契約夫婦はここまで、この先は一生溺愛です~エリート御曹司はひたすら愛して逃がさない~【極甘婚シリーズ】
エレベーターが一階にたどり着き、コートを羽織って足早にエントランスホールを出口に向かう。
急いでいるし、駅周辺でタクシーを拾って隣町まで行こうと思った時だった。
出て行こうと目指す自動ドアの先から現れた姿にハッとする。
今さっきまでどうしようかと考えていたのに、母の病院からの一報ですっかり頭からすっ飛んでしまっていた。
でも、今ゆっくり話している暇はない。
「どうした、なにか急用でも?」
対面した橘社長は、足早にやってきた私の様子に勘が働いたのかもしれない。
そう訊かれて「はい」と目を見て頷いた。
でも、足は止めない。

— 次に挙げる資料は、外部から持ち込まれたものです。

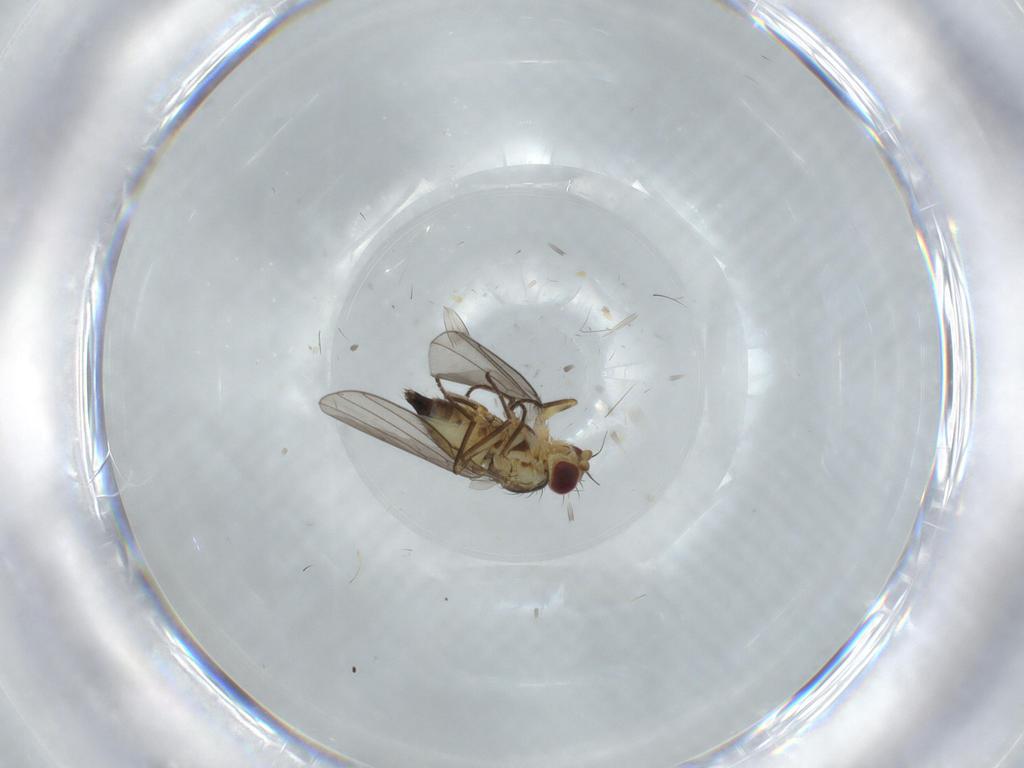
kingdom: Animalia
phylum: Arthropoda
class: Insecta
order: Diptera
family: Agromyzidae
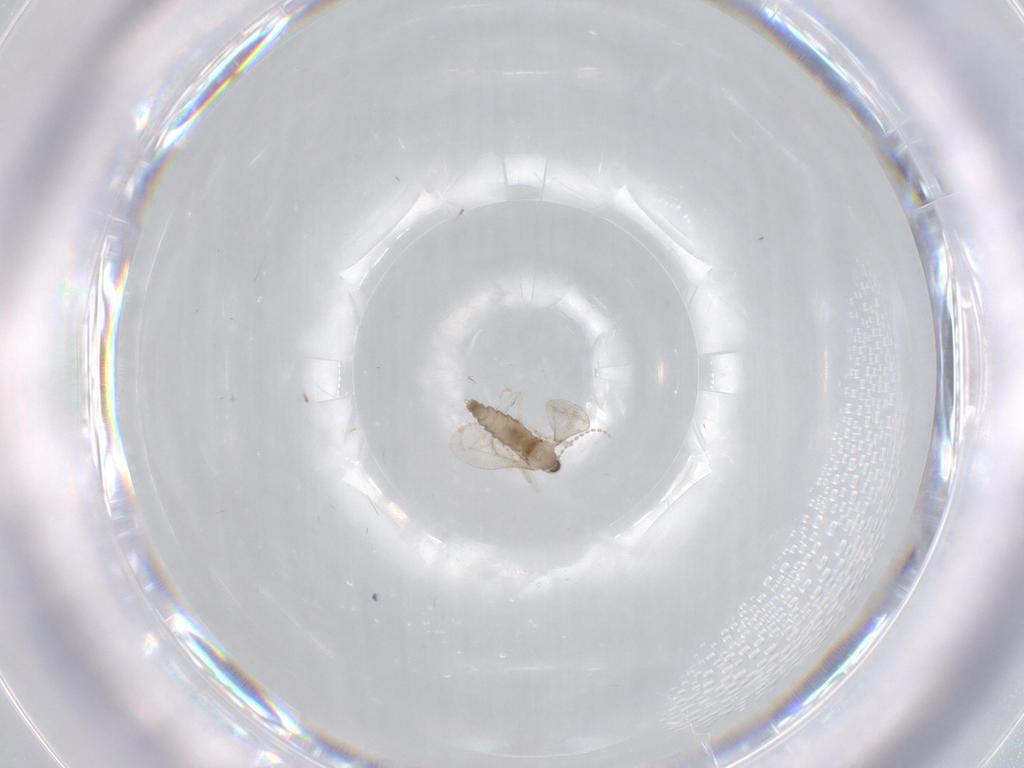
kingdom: Animalia
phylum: Arthropoda
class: Insecta
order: Diptera
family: Cecidomyiidae
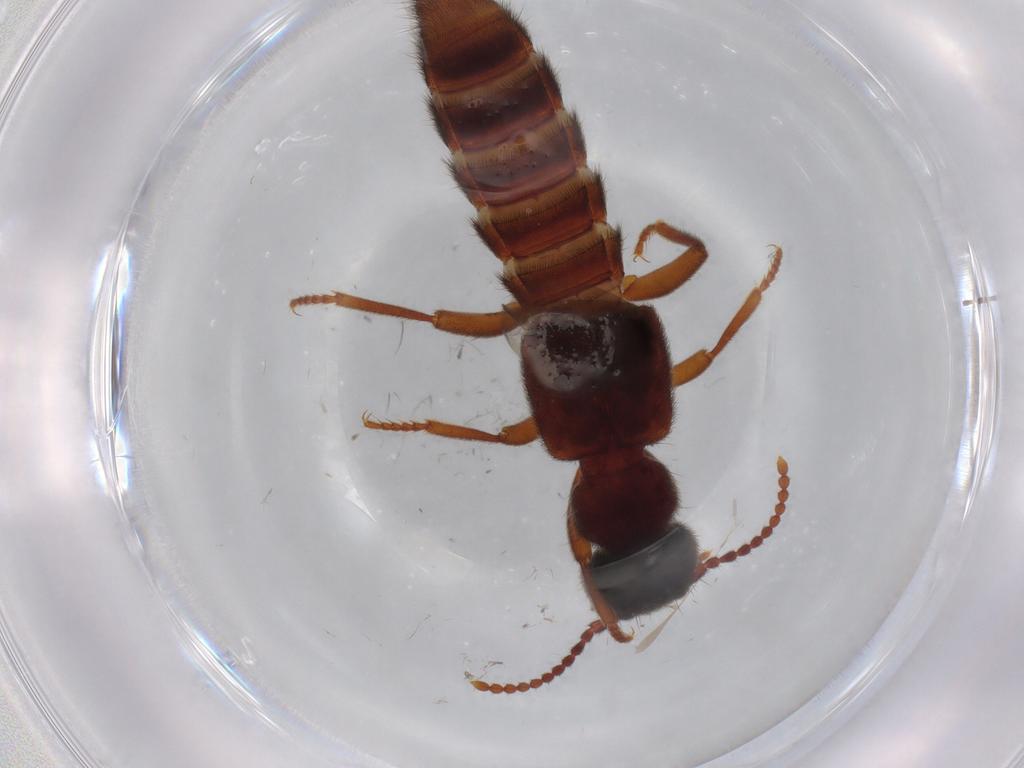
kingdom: Animalia
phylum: Arthropoda
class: Insecta
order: Coleoptera
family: Staphylinidae
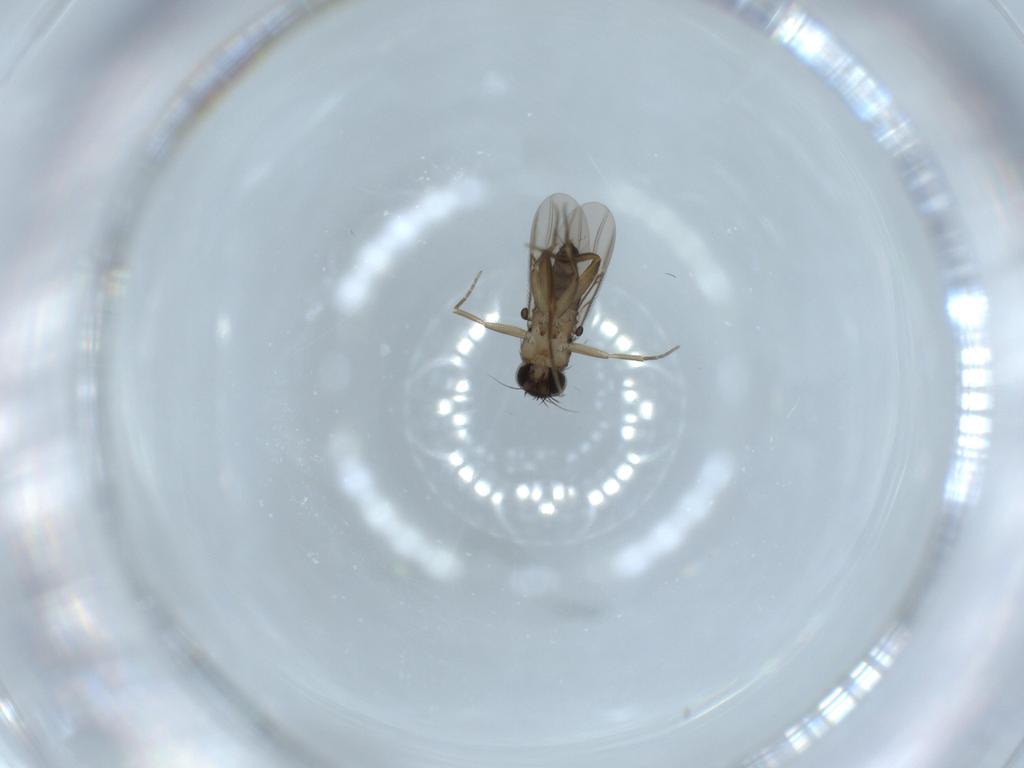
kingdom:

「ごめんなさい」とだけ言い、そのままエントランスを出ていく。そんな私の横に並んで歩きながら、橘社長は「急いでいるなら送ろう」と言った。
「いえ、そんなわけには。大丈夫です、タクシーで」
「タクシーを捕まえる方が時間がかかる。今日はクリスマスだから捕まりにくい」
そう言って私の手首を掴んだ。
急なことに驚いたものの、「車で送ろう」とそのままタワー前の路上パーキングに手を引かれていく。